◆ What is required ◆
Any pictures should be dropped; everything else in the records is to be returned exactly.

__________________________________________________

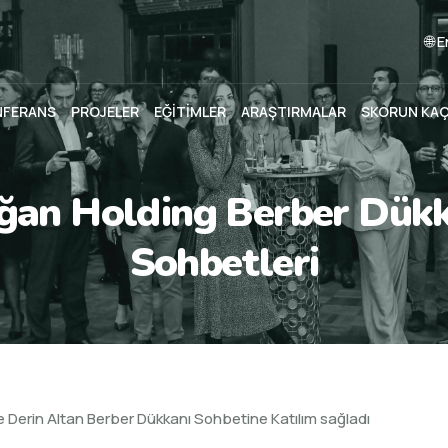
🌐 
NFERANS
PROJELER
EĞİTİMLER
ARAŞTIRMALAR
SKORUN KA
ğan Holding Berber Dükk
Sohbetleri
 Derin Altan Berber Dükkanı Sohbetine Katılım sağladı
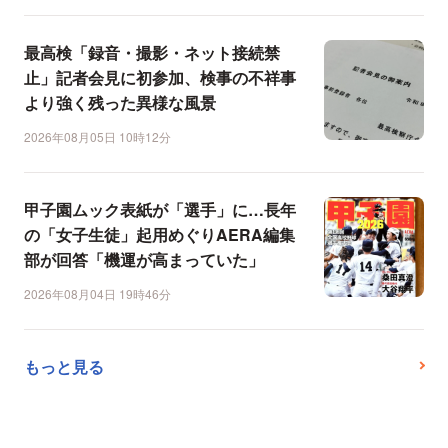
最高検「録音・撮影・ネット接続禁
止」記者会見に初参加、検事の不祥事
より強く残った異様な風景
2026年08月05日 10時12分
甲子園ムック表紙が「選手」に…長年
の「女子生徒」起用めぐりAERA編集
部が回答「機運が高まっていた」
2026年08月04日 19時46分
もっと見る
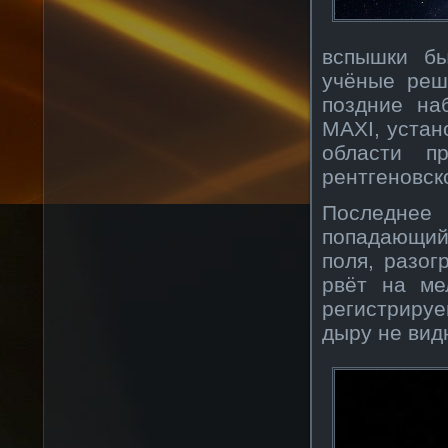
вспышки бы
учёные реш
поздние на
MAXI, устан
области пр
рентгеновск
Последнее 
попадающий
поля, разог
рвёт на ме
регистриру
дыру не вид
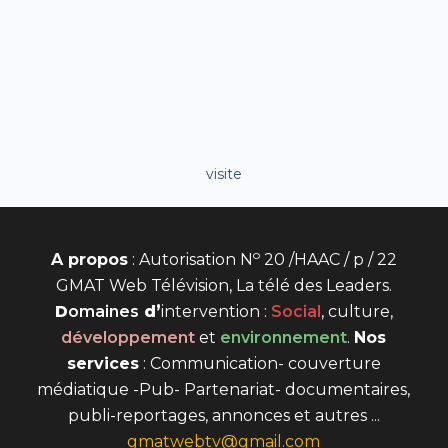
visite
o
A propos
: Autorisation N
20 /HAAC / p / 22
GMAT Web Télévision, La télé des Leaders.
D
omaines
d’
intervention
:
Social
, culture,
développement
et
environnement
.
Nos
services
: Communication- couverture
médiatique -Pub- Partenariat- documentaires,
publi-reportages, annonces et autres ...
gmatwebtv@gmail.com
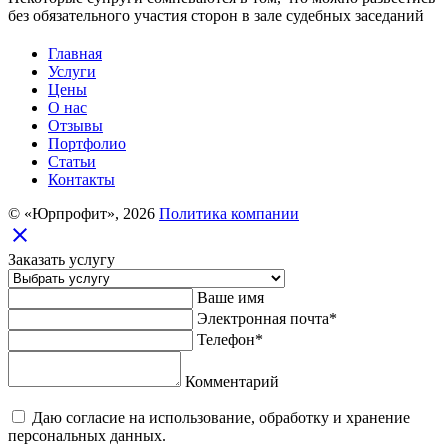
без обязательного участия сторон в зале судебных заседаний
Главная
Услуги
Цены
О нас
Отзывы
Портфолио
Статьи
Контакты
© «Юрпрофит», 2026
Политика компании
close
Заказать услугу
Ваше имя
Электронная почта*
Телефон*
Комментарий
Даю согласие на использование, обработку и хранение
персональных данных.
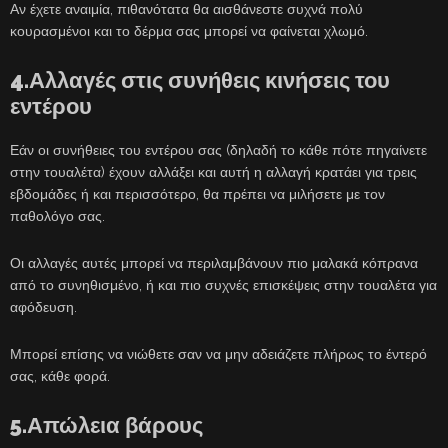
Αν έχετε αναιμία, πιθανότατα θα αισθάνεστε συχνά πολύ
κουρασμένοι και το δέρμα σας μπορεί να φαίνεται χλωμό.
4.Αλλαγές στις συνήθεις κινήσεις του
εντέρου
Εάν οι συνήθειες του εντέρου σας (δηλαδή το κάθε πότε πηγαίνετε
στην τουαλέτα) έχουν αλλάξει και αυτή η αλλαγή κρατάει για τρεις
εβδομάδες ή και περισσότερο, θα πρέπει να μιλήσετε με τον
παθολόγο σας.
Οι αλλαγές αυτές μπορεί να περιλαμβάνουν πιο μαλακά κόπρανα
από το συνηθισμένο, ή και πιο συχνές επισκέψεις στην τουαλέτα για
αφόδευση.
Μπορεί επίσης να νιώθετε σαν να μην αδειάζετε πλήρως το έντερό
σας, κάθε φορά.
5.Απώλεια βάρους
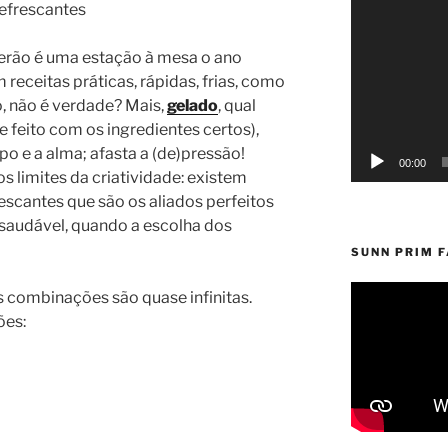
Reprodutor
de
vídeo
Verão é uma estação à mesa o ano
 receitas práticas, rápidas, frias, como
, não é verdade? Mais,
gelado
, qual
e feito com os ingredientes certos),
po e a alma; afasta a (de)pressão!
00:00
s limites da criatividade: existem
escantes que são os aliados perfeitos
saudável, quando a escolha dos
SUNN PRIM 
s combinações são quase infinitas.
ões:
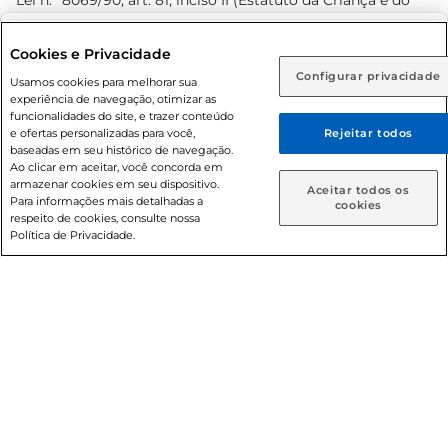
Lei n.º 8069/90, art. 81, inciso II (Estatuto da Criança e do
Adolescente). Preços e condições exclusivos para o
www.prezunic.com.br
, podendo sofrer alterações sem aviso
Selecione sua região:
Cookies e Privacidade
prévio. O valor mínimo para as compras on-line é de R$
Configurar privacidade
Rio de Janeiro (RJ)
Goiás (GO)
Usamos cookies para melhorar sua
80,00.
experiência de navegação, otimizar as
Ou
funcionalidades do site, e trazer conteúdo
e ofertas personalizadas para você,
Rejeitar todos
Caso queira comprar online, informe como deseja receber
baseadas em seu histórico de navegação.
suas compras:
Ao clicar em aceitar, você concorda em
armazenar cookies em seu dispositivo.
© 2026 Copyright. Todos os direitos
Aceitar todos os
Para informações mais detalhadas a
Entrega em casa
Retire em Loja
cookies
reservados Prezunic.
respeito de cookies, consulte nossa
Política de Privacidade.
Cencosud Brasil Comercial SA.CNPJ sob n° 39.346.861/0350-
38 . Sediada na Av. das Nações Unidas, 12.995, 21º andar, CEP:
04.578-000, Bairro Brooklin Paulista, na cidade de São Paulo
- SP.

__________________________________________________

◆ Result ◆
🌐 
NFERANS
PROJELER
EĞİTİMLER
ARAŞTIRMALAR
SKORUN KA
ğan Holding Berber Dükk
Sohbetleri
 Derin Altan Berber Dükkanı Sohbetine Katılım sağladı
最高検「録音・撮影・ネット接続禁
止」記者会見に初参加、検事の不祥事
より強く残った異様な風景
2026年08月05日 10時12分
甲子園ムック表紙が「選手」に…長年
の「女子生徒」起用めぐりAERA編集
部が回答「機運が高まっていた」
2026年08月04日 19時46分
もっと見る
вспышки бы
учёные реш
поздние на
MAXI, устан
области пр
рентгеновск
Последнее 
попадающий
поля, разог
рвёт на ме
регистриру
дыру не вид
visite
o
A propos
: Autorisation N
20 /HAAC / p / 22
GMAT Web Télévision, La télé des Leaders.
D
omaines
d’
intervention
:
Social
, culture,
développement
et
environnement
.
Nos
services
: Communication- couverture
médiatique -Pub- Partenariat- documentaires,
publi-reportages, annonces et autres ...
gmatwebtv@gmail.com
без обязательного участия сторон в зале судебных заседаний
Главная
Услуги
Цены
О нас
Отзывы
Портфолио
Статьи
Контакты
© «Юрпрофит», 2026
Политика компании
close
Заказать услугу
Ваше имя
Электронная почта*
Телефон*
Комментарий
Даю согласие на использование, обработку и хранение
персональных данных.
Αν έχετε αναιμία, πιθανότατα θα αισθάνεστε συχνά πολύ
κουρασμένοι και το δέρμα σας μπορεί να φαίνεται χλωμό.
4.Αλλαγές στις συνήθεις κινήσεις του
εντέρου
Εάν οι συνήθειες του εντέρου σας (δηλαδή το κάθε πότε πηγαίνετε
στην τουαλέτα) έχουν αλλάξει και αυτή η αλλαγή κρατάει για τρεις
εβδομάδες ή και περισσότερο, θα πρέπει να μιλήσετε με τον
παθολόγο σας.
Οι αλλαγές αυτές μπορεί να περιλαμβάνουν πιο μαλακά κόπρανα
από το συνηθισμένο, ή και πιο συχνές επισκέψεις στην τουαλέτα για
αφόδευση.
Μπορεί επίσης να νιώθετε σαν να μην αδειάζετε πλήρως το έντερό
σας, κάθε φορά.
5.Απώλεια βάρους
Reprodutor
de
vídeo
Verão é uma estação à mesa o ano
 receitas práticas, rápidas, frias, como
, não é verdade? Mais,
gelado
, qual
e feito com os ingredientes certos),
po e a alma; afasta a (de)pressão!
00:00
s limites da criatividade: existem
escantes que são os aliados perfeitos
saudável, quando a escolha dos
SUNN PRIM 
s combinações são quase infinitas.
ões:
Lei n.º 8069/90, art. 81, inciso II (Estatuto da Criança e do
Adolescente). Preços e condições exclusivos para o
www.prezunic.com.br
, podendo sofrer alterações sem aviso
Selecione sua região:
Cookies e Privacidade
prévio. O valor mínimo para as compras on-line é de R$
Configurar privacidade
Rio de Janeiro (RJ)
Goiás (GO)
Usamos cookies para melhorar sua
80,00.
experiência de navegação, otimizar as
Ou
funcionalidades do site, e trazer conteúdo
e ofertas personalizadas para você,
Rejeitar todos
Caso queira comprar online, informe como deseja receber
baseadas em seu histórico de navegação.
suas compras:
Ao clicar em aceitar, você concorda em
armazenar cookies em seu dispositivo.
© 2026 Copyright. Todos os direitos
Aceitar todos os
Para informações mais detalhadas a
Entrega em casa
Retire em Loja
cookies
reservados Prezunic.
respeito de cookies, consulte nossa
Política de Privacidade.
Cencosud Brasil Comercial SA.CNPJ sob n° 39.346.861/0350-
38 . Sediada na Av. das Nações Unidas, 12.995, 21º andar, CEP:
04.578-000, Bairro Brooklin Paulista, na cidade de São Paulo
- SP.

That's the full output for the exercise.